Brief description of your relationship to child

I stare at the paper. I have four and a half lines to distill from Marty the special ways he comforted his infant Godson; how he had to bend his  6' 7" frame in half as he held the hand of a toddler learning to walk; how he walked the preschooler to classes everyday because "he has some learning problems but he's hangin' in there"; how he drove the teenager to and from high school right up until the day the cops burst in.
“He’s been my whole world, you know,” Marty concludes. I wonder if that description is brief enough for the powers-that-be.


"Oh, yeah. I'd take care a 'im forever. I saw my niece. I says, 'Barb, why'd you sign over your rights so fast? You don't give up on your own baby.' She said, 'So I have to hear this from you?' Damn right, you do! You don’t give up your kid for drugs. I don't care if they're 2 or 62, they're your baby forever. How does she not get that? I'll take care a 'im forever."

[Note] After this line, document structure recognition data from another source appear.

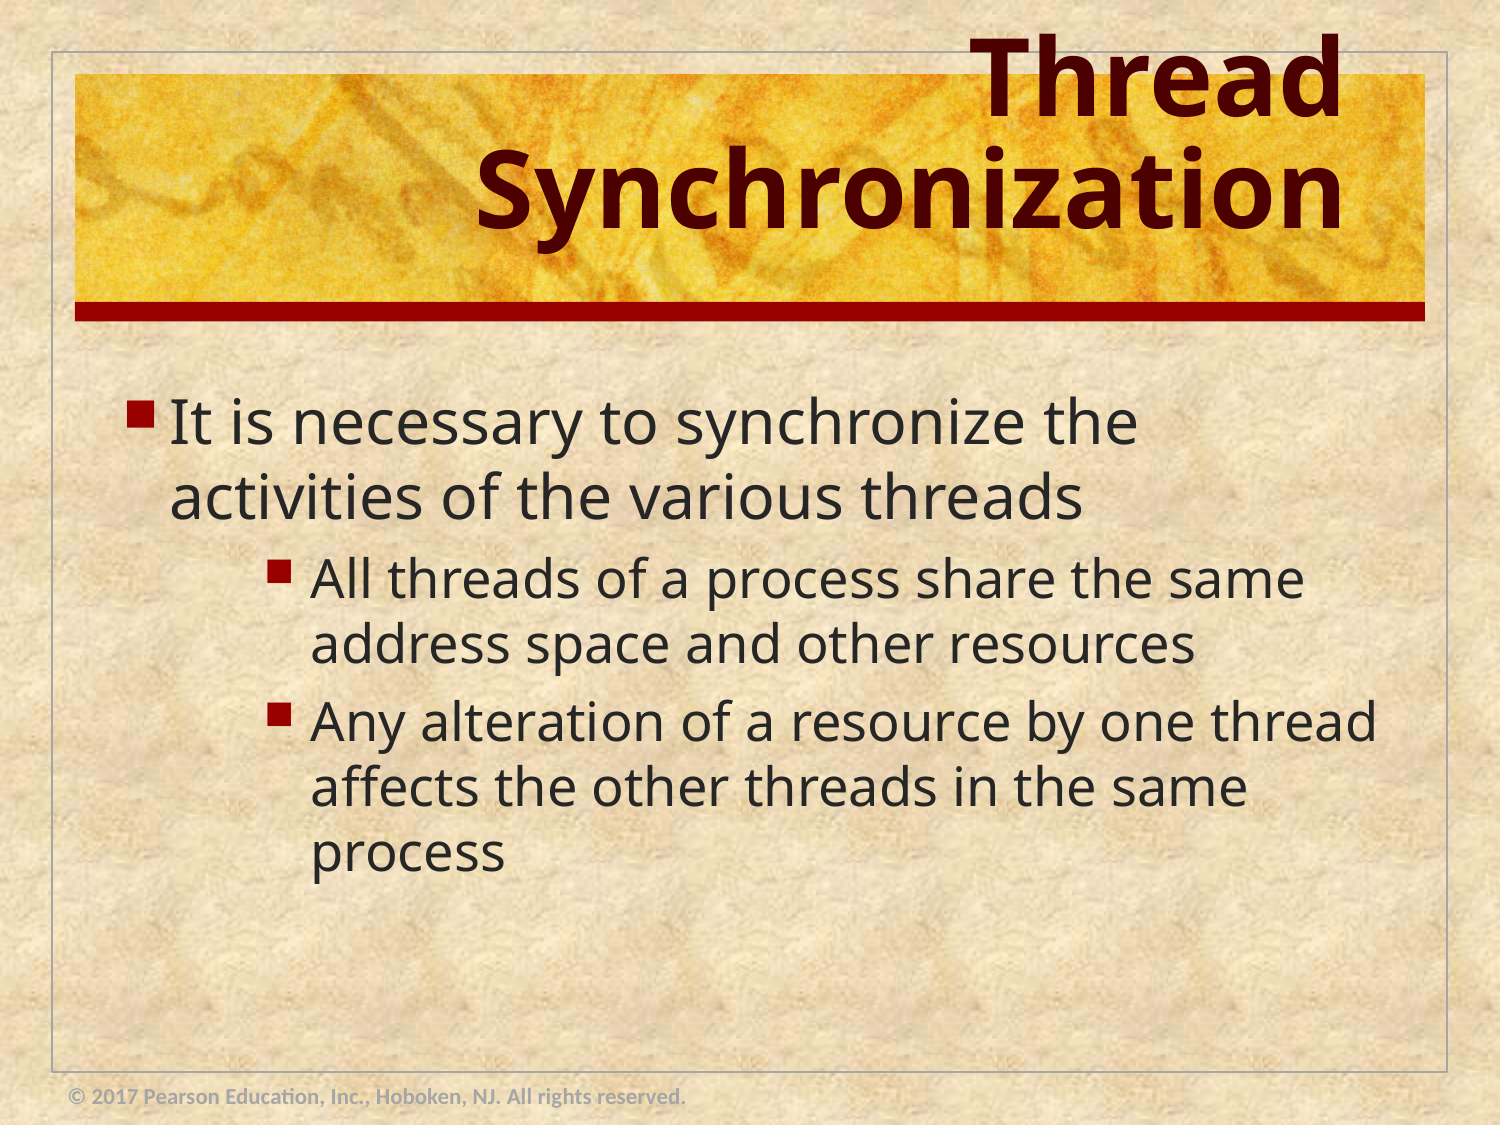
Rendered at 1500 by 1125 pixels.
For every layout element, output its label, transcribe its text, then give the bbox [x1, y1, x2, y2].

picture [0, 0, 1500, 1125]
list It is necessary to synchronize the activities of the various threads All threads of a process share the same address space and other resources Any alteration of a resource by one thread affects the other threads in the same process [108, 375, 1413, 1005]
title Thread Synchronization [87, 87, 1363, 251]
footer © 2017 Pearson Education, Inc., Hoboken, NJ. All rights reserved. [52, 1065, 938, 1125]
picture [53, 53, 1446, 1071]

I'm blinking back tears. That's another thing I haven't figured out yet: do I let them see me cry? It's hard to do paperwork through welled-up tears, and drips will smear the ink. Do I need to look unphased, to instill confidence that things will be okay? Or can I show them that I'm a little afraid that the thing they want, more than they’ve ever wanted anything, might never be? Just released from the hospital, disabled, living with a friend, not realizing drugs were infiltrating his home until the cops came knocking. I'm no custody expert, but these don't sound like good signs.


One and a half lines, this time. Barely enough room to say, "Please, I'll do anything to be with my Mikey again"; no room to post your whole heart on the page.

We finish up with his signature and I prepare the fax. The space between the faxing and the confirmation feels interminable, his and Mikey’s whole future hanging in the balance. I assure him that I'll call the social worker to make sure she received the fax. I know she did, and he doesn't ask me to call, but it's all I can do and so I'll do it. As he gets up to leave, he tells me matter-of-factly, "I'm gonna hug you." He wraps his hulking arms around me -- I'm not sure I've ever been held in such long arms and I can feel how powerful they still are -- and whispers, "You're an angel," as he kisses my cheek with a loud and purposeful muah. He turns to leave and I still haven’t moved. Should I have hugged back? What were my parting words? Did he see my smile? I can still hear him repeating thank you, thank you, thank you as he hobbles out of the office, and I can’t stop smiling. Finally, I take a shaky breath and sit down to finish my paperwork.